MOTIFS DE LA DECISION
Sur la recevabilité de l'appel
L'appel a été interjeté dans les délais légaux et il est motivé. Il doit être déclaré recevable.
Sur le fond
Aux termes du I de l'article L. 3212-1 du code de la santé publique, « une personne atteinte de troubles mentaux ne peut faire l'objet de soins psychiatriques sur la décision du directeur d'un établissement mentionné à l'article L. 3222-1 du même code que lorsque les deux conditions suivantes sont réunies : 1° Ses troubles mentaux rendent impossible son consentement ; 2° Son état mental impose des soins immédiats assortis soit d'une surveillance médicale constante justifiant une hospitalisation complète, soit d'une surveillance médicale régulière justifiant une prise en charge sous la forme mentionnée au 2° de l'article L. 3211-2-1 ».
Le certificat médical initial du 16 novembre 2023 et les certificats suivants des 17, 19 et 21 novembre 2023 détaillent avec précision les troubles dont souffre Monsieur [D] [T]. Le certificat du 27 novembre 2023 du docteur [M] indique : « patient hospitalisé depuis plusieurs jours, initialement en soins libres en psychiatrie générale mais admis au secteur protégé sans consentement depuis le jeudi 16/11/23 devant l'aggravation clinique (symptomatologie maniaque non contrôlée) avec non respect du cadre, anosognosie totale et argumentation de conflits avec soignants et patients avec risque de trouble du comportement.

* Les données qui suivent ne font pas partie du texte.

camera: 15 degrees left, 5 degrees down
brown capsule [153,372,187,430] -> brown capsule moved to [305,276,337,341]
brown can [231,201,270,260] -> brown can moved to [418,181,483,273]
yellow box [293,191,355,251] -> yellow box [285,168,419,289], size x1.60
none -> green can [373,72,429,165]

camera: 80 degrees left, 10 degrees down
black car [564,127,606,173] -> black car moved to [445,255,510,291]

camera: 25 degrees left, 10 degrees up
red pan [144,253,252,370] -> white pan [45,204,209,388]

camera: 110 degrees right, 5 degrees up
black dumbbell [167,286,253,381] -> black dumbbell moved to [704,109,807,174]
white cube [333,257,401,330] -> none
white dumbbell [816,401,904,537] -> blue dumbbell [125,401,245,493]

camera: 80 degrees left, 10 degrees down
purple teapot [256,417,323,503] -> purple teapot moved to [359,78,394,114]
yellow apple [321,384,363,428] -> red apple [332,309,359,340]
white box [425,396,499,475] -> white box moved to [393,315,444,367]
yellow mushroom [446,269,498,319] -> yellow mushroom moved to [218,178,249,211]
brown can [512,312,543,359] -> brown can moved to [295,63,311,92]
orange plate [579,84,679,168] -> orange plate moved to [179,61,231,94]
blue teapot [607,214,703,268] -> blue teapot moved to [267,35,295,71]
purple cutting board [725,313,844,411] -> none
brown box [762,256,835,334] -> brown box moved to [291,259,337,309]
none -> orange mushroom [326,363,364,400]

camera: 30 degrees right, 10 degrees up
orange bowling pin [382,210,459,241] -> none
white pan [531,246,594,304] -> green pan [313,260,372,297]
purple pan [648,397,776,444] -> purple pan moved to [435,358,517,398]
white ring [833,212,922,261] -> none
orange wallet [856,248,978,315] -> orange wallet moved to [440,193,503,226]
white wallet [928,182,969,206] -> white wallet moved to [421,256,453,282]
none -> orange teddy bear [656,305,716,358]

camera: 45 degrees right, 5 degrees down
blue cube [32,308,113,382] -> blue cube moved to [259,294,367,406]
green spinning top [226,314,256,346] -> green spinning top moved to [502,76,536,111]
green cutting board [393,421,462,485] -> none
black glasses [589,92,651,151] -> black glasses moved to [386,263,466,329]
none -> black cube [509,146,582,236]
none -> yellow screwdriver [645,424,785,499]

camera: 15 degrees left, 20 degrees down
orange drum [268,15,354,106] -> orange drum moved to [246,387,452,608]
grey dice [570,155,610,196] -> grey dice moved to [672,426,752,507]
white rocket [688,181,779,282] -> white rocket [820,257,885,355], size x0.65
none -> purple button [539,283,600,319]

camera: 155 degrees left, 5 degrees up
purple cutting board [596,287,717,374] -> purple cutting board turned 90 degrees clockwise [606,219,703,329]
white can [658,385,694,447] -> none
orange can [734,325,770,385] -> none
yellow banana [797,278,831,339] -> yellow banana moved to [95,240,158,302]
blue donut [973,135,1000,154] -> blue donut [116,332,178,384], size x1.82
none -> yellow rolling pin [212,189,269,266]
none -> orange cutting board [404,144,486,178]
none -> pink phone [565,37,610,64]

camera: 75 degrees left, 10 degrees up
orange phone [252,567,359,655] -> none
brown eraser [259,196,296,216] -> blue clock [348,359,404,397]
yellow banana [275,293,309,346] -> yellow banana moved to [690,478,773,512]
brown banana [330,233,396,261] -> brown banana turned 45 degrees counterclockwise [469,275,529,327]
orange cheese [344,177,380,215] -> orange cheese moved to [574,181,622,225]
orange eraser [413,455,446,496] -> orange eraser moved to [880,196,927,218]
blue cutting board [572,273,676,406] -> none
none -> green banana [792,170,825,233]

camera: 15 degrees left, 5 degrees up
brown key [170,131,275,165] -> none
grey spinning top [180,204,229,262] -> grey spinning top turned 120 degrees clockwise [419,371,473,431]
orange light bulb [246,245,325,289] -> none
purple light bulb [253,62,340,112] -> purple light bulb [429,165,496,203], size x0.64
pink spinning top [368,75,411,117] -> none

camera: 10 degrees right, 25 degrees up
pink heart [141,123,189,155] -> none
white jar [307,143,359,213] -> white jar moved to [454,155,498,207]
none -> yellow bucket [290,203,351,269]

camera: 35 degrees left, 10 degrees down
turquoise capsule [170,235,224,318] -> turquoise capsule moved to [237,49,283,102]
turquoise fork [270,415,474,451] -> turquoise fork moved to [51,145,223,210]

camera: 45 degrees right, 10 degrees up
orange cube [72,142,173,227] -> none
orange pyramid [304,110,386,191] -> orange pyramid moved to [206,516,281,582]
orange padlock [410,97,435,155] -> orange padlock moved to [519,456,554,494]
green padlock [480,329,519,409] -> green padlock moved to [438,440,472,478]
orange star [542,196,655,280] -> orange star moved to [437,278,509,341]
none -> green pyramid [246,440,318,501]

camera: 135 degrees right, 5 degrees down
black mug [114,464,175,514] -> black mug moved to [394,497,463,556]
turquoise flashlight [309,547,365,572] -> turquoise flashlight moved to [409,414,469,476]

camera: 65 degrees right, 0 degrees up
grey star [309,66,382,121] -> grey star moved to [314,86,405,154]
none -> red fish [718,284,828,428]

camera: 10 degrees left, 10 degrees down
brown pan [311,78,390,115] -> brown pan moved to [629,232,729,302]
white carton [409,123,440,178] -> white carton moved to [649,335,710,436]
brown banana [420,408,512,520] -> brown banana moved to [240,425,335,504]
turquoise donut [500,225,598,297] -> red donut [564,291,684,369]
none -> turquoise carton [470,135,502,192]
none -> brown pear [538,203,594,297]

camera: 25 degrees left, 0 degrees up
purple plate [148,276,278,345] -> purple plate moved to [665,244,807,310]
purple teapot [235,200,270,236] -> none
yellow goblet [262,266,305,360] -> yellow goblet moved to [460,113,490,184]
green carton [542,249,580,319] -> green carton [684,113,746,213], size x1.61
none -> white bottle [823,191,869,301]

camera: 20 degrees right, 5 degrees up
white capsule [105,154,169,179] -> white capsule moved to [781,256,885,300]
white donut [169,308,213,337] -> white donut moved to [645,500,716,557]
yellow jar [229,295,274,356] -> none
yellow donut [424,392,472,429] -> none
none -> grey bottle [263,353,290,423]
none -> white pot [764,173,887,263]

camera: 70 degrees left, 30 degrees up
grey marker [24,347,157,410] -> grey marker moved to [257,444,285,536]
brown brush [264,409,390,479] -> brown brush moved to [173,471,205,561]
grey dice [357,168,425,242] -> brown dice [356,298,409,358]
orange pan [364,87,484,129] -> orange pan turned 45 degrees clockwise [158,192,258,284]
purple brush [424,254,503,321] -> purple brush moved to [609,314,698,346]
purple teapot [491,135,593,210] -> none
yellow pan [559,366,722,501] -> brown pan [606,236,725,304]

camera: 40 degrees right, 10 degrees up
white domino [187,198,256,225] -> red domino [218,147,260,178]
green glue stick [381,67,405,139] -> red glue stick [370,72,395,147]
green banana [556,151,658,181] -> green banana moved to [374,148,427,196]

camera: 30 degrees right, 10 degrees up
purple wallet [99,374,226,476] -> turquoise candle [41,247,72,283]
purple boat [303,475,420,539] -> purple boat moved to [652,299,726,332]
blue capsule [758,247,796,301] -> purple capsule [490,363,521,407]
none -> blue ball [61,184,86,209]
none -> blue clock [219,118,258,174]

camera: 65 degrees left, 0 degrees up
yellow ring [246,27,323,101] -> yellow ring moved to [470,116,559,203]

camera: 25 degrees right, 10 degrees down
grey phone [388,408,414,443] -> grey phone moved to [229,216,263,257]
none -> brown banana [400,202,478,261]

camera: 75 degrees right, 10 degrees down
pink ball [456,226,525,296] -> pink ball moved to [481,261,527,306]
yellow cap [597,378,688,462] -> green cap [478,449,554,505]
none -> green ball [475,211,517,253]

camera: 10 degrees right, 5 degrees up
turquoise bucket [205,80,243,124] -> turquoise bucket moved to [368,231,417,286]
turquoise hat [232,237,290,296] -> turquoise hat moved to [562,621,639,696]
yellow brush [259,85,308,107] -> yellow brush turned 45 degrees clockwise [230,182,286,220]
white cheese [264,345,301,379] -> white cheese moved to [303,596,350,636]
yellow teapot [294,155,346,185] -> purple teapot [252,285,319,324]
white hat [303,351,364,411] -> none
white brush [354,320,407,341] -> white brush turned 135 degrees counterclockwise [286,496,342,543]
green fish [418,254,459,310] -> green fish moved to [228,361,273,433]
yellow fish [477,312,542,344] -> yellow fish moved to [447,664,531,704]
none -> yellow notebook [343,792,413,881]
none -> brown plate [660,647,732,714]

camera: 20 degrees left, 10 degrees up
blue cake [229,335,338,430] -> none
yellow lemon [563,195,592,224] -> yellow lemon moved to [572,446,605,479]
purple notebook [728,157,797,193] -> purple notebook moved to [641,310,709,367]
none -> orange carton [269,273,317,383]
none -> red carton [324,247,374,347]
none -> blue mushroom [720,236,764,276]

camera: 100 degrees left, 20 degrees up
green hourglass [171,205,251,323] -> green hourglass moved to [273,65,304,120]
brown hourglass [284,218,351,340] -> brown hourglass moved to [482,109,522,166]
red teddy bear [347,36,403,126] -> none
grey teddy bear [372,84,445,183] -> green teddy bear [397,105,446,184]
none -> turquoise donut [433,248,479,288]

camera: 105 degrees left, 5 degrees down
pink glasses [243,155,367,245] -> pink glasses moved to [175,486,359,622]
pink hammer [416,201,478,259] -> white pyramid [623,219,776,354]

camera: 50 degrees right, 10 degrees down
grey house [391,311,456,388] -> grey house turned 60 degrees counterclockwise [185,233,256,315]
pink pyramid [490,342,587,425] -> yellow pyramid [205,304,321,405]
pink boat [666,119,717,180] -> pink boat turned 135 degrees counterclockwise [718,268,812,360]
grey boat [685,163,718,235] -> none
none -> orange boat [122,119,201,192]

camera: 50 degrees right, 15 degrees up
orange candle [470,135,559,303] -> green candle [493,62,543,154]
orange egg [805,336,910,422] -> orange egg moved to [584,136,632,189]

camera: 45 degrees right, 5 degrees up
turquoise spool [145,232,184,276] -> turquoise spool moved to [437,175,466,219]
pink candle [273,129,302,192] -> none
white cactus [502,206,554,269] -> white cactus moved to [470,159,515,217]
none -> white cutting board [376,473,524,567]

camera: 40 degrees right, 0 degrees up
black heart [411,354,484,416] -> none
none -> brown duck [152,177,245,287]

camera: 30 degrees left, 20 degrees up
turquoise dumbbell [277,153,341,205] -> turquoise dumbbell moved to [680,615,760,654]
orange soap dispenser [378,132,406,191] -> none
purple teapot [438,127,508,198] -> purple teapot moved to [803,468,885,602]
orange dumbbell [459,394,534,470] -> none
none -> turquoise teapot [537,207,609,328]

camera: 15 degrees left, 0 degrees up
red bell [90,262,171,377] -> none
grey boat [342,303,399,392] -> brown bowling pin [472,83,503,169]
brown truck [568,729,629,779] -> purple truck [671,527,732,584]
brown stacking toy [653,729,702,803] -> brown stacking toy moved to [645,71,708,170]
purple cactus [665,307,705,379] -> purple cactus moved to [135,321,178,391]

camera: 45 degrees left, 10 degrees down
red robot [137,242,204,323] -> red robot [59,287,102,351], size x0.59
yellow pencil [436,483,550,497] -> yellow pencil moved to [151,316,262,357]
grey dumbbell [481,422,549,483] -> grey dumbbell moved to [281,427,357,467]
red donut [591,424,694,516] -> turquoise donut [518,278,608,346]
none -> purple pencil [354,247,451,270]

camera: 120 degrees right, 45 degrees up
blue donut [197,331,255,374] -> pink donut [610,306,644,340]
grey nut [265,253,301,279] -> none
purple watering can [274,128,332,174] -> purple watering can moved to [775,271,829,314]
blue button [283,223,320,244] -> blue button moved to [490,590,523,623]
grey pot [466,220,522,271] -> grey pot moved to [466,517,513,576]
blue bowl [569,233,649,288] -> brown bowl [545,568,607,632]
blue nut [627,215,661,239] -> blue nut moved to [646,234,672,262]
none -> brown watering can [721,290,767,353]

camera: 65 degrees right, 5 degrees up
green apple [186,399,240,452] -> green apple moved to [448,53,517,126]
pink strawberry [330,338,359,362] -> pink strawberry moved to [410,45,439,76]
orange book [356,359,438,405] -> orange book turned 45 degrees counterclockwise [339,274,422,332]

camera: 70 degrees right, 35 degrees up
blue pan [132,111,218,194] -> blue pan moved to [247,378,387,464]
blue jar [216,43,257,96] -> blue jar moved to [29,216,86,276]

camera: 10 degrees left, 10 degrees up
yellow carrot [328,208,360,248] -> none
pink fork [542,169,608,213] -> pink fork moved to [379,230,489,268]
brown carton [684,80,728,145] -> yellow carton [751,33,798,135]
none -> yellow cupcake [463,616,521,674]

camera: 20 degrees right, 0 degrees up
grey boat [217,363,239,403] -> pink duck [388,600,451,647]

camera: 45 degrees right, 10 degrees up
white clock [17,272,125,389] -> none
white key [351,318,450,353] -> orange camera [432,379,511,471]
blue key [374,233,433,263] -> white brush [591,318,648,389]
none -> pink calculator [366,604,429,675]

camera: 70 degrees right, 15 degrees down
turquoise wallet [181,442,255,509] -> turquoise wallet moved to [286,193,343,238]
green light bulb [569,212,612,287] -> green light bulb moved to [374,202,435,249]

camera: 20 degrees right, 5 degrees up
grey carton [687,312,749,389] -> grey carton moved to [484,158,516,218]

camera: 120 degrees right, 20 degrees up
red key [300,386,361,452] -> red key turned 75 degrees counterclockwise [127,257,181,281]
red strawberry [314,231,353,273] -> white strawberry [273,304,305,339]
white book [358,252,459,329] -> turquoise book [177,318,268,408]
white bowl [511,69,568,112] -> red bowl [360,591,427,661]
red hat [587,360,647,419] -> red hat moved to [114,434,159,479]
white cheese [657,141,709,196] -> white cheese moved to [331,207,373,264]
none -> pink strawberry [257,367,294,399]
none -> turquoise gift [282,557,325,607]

Cliniquement : Le comportement est très récemment amélioré par l'adaptation de la sédation avec moins d'agitation motrice, pas de trouble du comportement, meilleur sommeil. Sur le plan psychique, il reste logorrhéique et accéléré mais plus facilement dans l'échange et moins diffluent. Il persiste une certaine graphorée avec multiplication des tâches à mener sur le plan professionnel. L'humeur reste exaltée. La conscience des troubles reste inexistante mais l'observance médicamenteuse se fait sans négociation. Nécessité de poursuivre l'hospitalisation sans consentement devant la symptomatologie maniaque résiduelle et l'anosognosie »
Il conclut que les soins psychiatriques doivent être maintenus à temps complet.
S'il est exact que ces certificats médicaux sont quasiment les mêmes et que d'une manière générale la technique du copier-coller est à proscrire, l'état médical stable du patient peut justifier des conclusions médicales identiques si ces dernières sont circonstanciées, ce qui est le cas en l'espèce.
Le dernier avis médical est donc suffisamment précis pour justifier les restrictions à l'exercice des libertés individuelles de Monsieur [D] [T], qui demeurent adaptées, nécessaires et proportionnées à son état mental et à la mise en 'uvre du traitement requis, l'intéressé se trouvant dans l'impossibilité de consentir aux soins en raison des troubles décrits, son état nécessitant des soins assortis d'une surveillance constante. L'ordonnance sera donc confirmée en ce qu'elle a maintenu Monsieur [D] [T] en hospitalisation complète.
PAR CES MOTIFS
Statuant par ordonnance réputée contradictoire,
Déclarons l'appel de Monsieur [D] [T] recevable,
Confirmons l'ordonnance entreprise,
Prononcé par mise à disposition de notre ordonnance au greffe de la cour, les parties en ayant été préalablement avisées selon les conditions prévues au deuxième alinéa de l'article 450 du code de procédure civile.